Situation of the Roman Catholic Church in Poland under Russian Empire
The history of the Mariavite movement dates back to the second half of the 19th century. In 1887 Feliksa Kozłowska established the religious order for women according to the Rule of Saint Clare. This order would be later called the Order of the Mariavite Sisters, but at the time it was one of many Roman Catholic religious communities. Feliksa had earlier been in another Roman Catholic order since 1883, one established by a Capuchin monk, Blessed Honorat Koźmiński. All these religious organisations were illegal according to the laws of the Russian Empire. In this part of Poland, divided between three neighbouring countries, the situation of Roman Catholic Church was the worst. After the January Uprising in 1863 tsarist authorities forbade the establishment of Polish-national organisations, including religious ones. Many cloisters were dissolved. The Catholic clergy in the Russian-dominated area, in contrast to the priests in Austrian and Prussian partitions, was not well educated. The only theological academy was in Saint Petersburg. The priests were often criticised for their inappropriate behaviour and exploitation of the peasants. In this difficult situation the Mariavite movement emerged.
Revelation of Feliksa Kozłowska - 1893-1903
In 1893 Feliksa Kozłowska, also known by her convent name, Maria Franciszka, had had her first vision. The date of 2nd August 1893 is now said to be the date of founding the new religious movement of "Mariavitism", which later became a separate church. The name "Mariavite" comes from Latin words: Mariae vitam (imitans) – '(following) the life of Mary'. Several visions of Kozłowska between 1893 and 1918 were gathered in 1922 in the volume entitled Dzieło Wielkiego Miłosierdzia – The Opus of the Great Mercy, which is now the most important religious source for the Mariavites besides the Bible. In her revelation Kozłowska received an order to fight with the moral decline of the world, especially with the sins of the clergy. In her first vision she was told to organise the order of the priests-Mariavites. The aim of this order was to promote the renewal of the clergy life. The most important idea was to spread the constant adoration of the Holy Sacrament and the cult of the Perpetual Succour of the Holy Virgin Mary. In their everyday life they went back to the Franciscan tradition of ascetic life – fasting, modesty and simplicity in clothes and life. They recommended frequent confession and communion for the people. It has to be underlined that they represented the elite of Polish clergy of this time – they were young priests who had finished theology studies at the Saint Petersburg academy; they were often professors and lecturers at the seminary schools.

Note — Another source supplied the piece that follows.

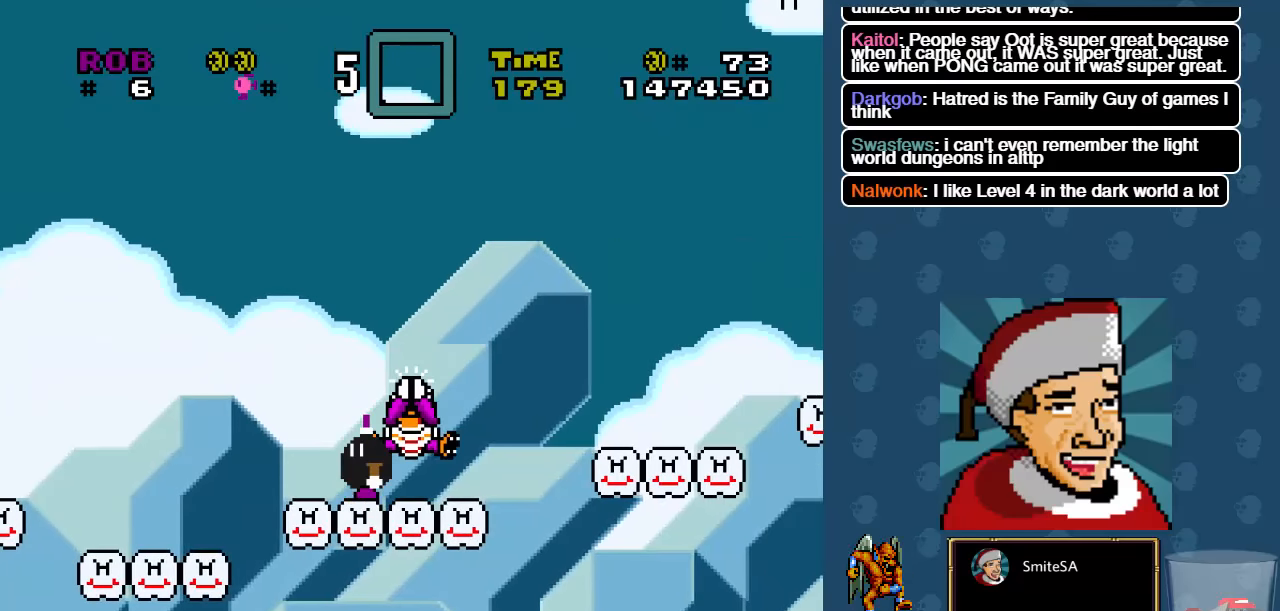
{"buttons": ["X", "DPAD_RIGHT"], "left_stick": "center", "right_stick": "center", "events": [[50, "DPAD_LEFT", "up"], [183, "A", "up"], [350, "DPAD_RIGHT", "down"]]}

Attempt to legalise the movement - 1903-1906
For Kozłowska and Mariavite priests the newly established movement was to be a tool for internal mission and reform in the Church. The initial aim was not to create a different denomination. Polish bishops tried to maintain that they were ignorant of the Mariavites' activities, mostly out of fear of punishment by the Russian authorities. Until 1903 the existence of the movement was not officially recognised by the Roman Catholic authorities. It was in this year that the provincials of the Mariavite order decided to present the texts of the revelation and the history of the movement to the bishops of three concerned dioceses: Płock (where Feliksa Kozłowska lived), Warsaw and Lublin. The latter two refused to accept these documents. Only the bishop of Płock, afraid of the rapid and spontaneous development of the movement, accepted them and started the canonical process. The leaders of the movement were interviewed and the documents were sent to the Holy See. One month later the delegation of the Mariavites went to Rome to convince the pope to recognise the order. They had to wait for the conclave and the choice of a new pope. During this time they chose the minister generalis of the order - Jan Maria Michał Kowalski , who was then the most important person of the movement. Finally, after two weeks of waiting, they presented their case to Pope Pius X.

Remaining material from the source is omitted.